### Records

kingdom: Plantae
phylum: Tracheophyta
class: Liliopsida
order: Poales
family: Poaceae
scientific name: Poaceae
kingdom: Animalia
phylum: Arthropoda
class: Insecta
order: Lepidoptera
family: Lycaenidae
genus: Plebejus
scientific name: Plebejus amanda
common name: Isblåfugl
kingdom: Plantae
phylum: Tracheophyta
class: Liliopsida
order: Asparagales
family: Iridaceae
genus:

######

What is required:
Quote every line of the listing above word for word.

Answer in full:
kingdom: Plantae
phylum: Tracheophyta
class: Liliopsida
order: Poales
family: Poaceae
scientific name: Poaceae
kingdom: Animalia
phylum: Arthropoda
class: Insecta
order: Lepidoptera
family: Lycaenidae
genus: Plebejus
scientific name: Plebejus amanda
common name: Isblåfugl
kingdom: Plantae
phylum: Tracheophyta
class: Liliopsida
order: Asparagales
family: Iridaceae
genus:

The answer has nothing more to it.